Yüreğimden Kuşlar Uçar

Yüreğimden Kuşlar Uçar
 

            Deli gönül dinlemez ki; kendi yolunu arar her zaman. Demli bir akşam hüznündendir bütün isyanım. Soluğumun yettiği kadar hızla koşmak istediğim; haykırmak istediğim isyanlarım var. Doruklara sevdalı bir kadın olmak zor olsa da.

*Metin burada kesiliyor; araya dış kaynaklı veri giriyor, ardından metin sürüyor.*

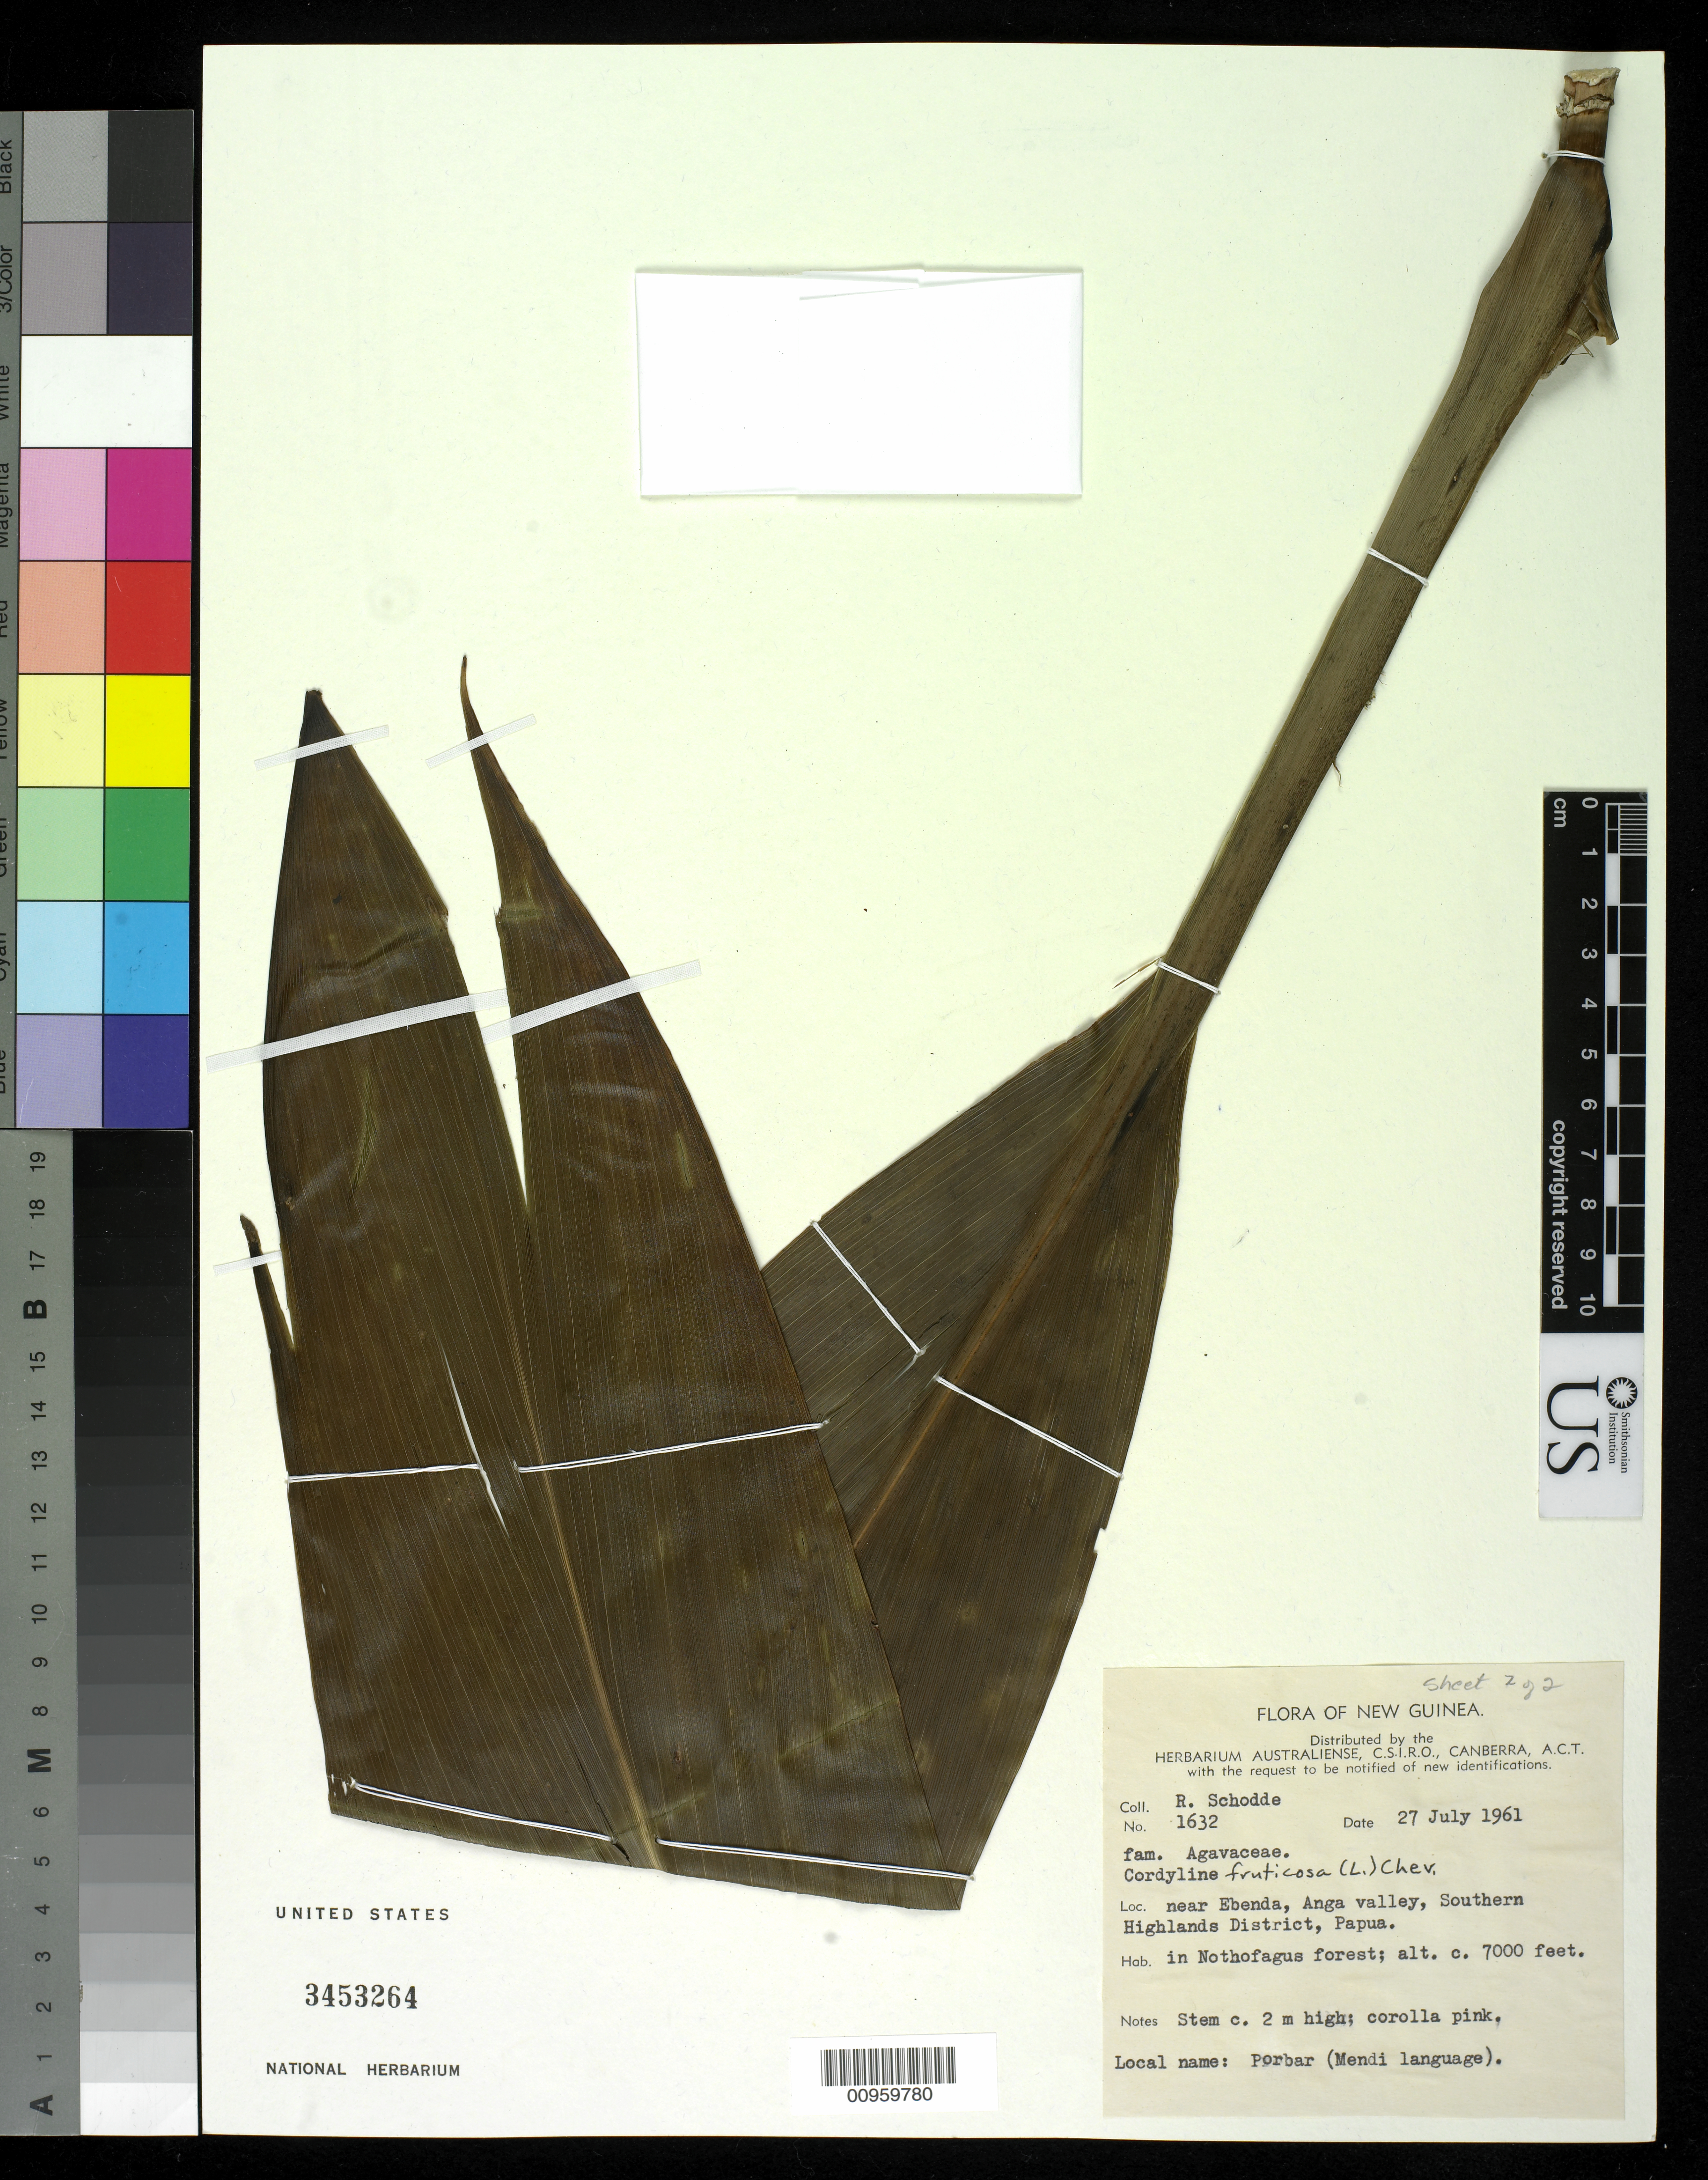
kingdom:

             Yüreğimden kuşlar uçar sonsuzluğa; neler mi götürür benden? Beyaz ve mavi renkli kuşumu ne çok seviyorum bilseniz. Öncelikle beyaz kuşumu okşadım ve öptüm gözlerinden, kalbim ayrılmak istemezken kuşum duru bir hayatı anlatıyordu. Timsali sevgi, özgürlük, coşku, huzurdu. Biliyordum insanlığın beyaz kuşa ihtiyacı vardı. Ayrılmak çok zordu; dile geldi. ‘’sende oldum ben, sen  benim anlamımsın fakat artık gitmem gerek. Kalplerin zincire vurulduğu nice hayatlar var onları görmem gerek. Dokunmam gereken hayatlar var. Adı ayrılık olsa da ayrı değilim senden, yüreğimden bir parçanı alarak gidiyorum.’’ Beyaz kuşum git artık gerçeklik etrafımda dönemez, uykudan uyandır artık insanlığı. Acımasızlaştıkça kanatan bir hayatı parçala. İnsanoğlu görmek istemez  zaaflarını o zaaflar ki kalbi uyuşturur ve gözlerini kör eder. Kuşum kanatlarını ağır ağır açarak  çırpmaya başladı;  asil gidişinin ardından mavi gökyüzünde birer nokta halinde olana kadar izledim; sonsuzluğa uğurlamıştım. Özledim şimdiden fakat gitmeliydi biliyorum.  Ben eksilmeden hiçbir şeyi var edemezdim. Kalbimde sızısı, özlemi ile hoşça kal dedim, doğrular sana dost olsun. Sevgimle öpüyorum gözlerinden…

            Kalbimin fark edilmez kuytusunda kendime bile itiraf edemediğim bir kuşum daha vardı; adı mavi kuş. Issız bir karanlığın yalnızlığı gibidir mavi kuşum. Heyecanlardan uzak hüznü anlatır gibiydi. Bütün hırslardan uzak yaşıyor çünkü ölümü yakından tanıyor. Gidenlerin özleminin ne demek olduğunu çok iyi anlamıştı. Ölüm gece gibi, ölüm ayaz gibi, ölüm gizil bir düş gibi, ölüm soğuk bir beden gibi. Ölüm sevgiyle sardığın sıcacık bedenlerin  soğumasıydı. Ellerinin arasından kayıp giderken izlersin sadece. Kalbini ısıtan, gözlerini güldüren, yalnızlığına yorgan olmuş çınarların devrilir birer birer. Özlersin sadece. Böyledir bütün hikayelerimiz;  gidenlerden bir parça kalır bizde. Mavi kuşumla vedalaşma zamanıydı artık; gitmeli. İnsanlığın sonsuz olduğu fikrinden uyanmalıydı. Ölümü hatırla her zaman, kalbinin sesini duymaz oldun artık; uyan artık uyan. Mavi kuşumun da gözlerinden öptüm sıcacıktı; göğsüme sıkıca basarken hadi gitme zamanın geldi artık dedim. Kuşum ölümü hatırlatmalıydı tüm insanlığa. Gidenler vardı benden özlemi kalan. Hızlı daha hızlı uzaklaş artık yeni hayatları uyandırma zamanı geldi. Bu sebeptendir ki mavidendir tüm kaygılarımız…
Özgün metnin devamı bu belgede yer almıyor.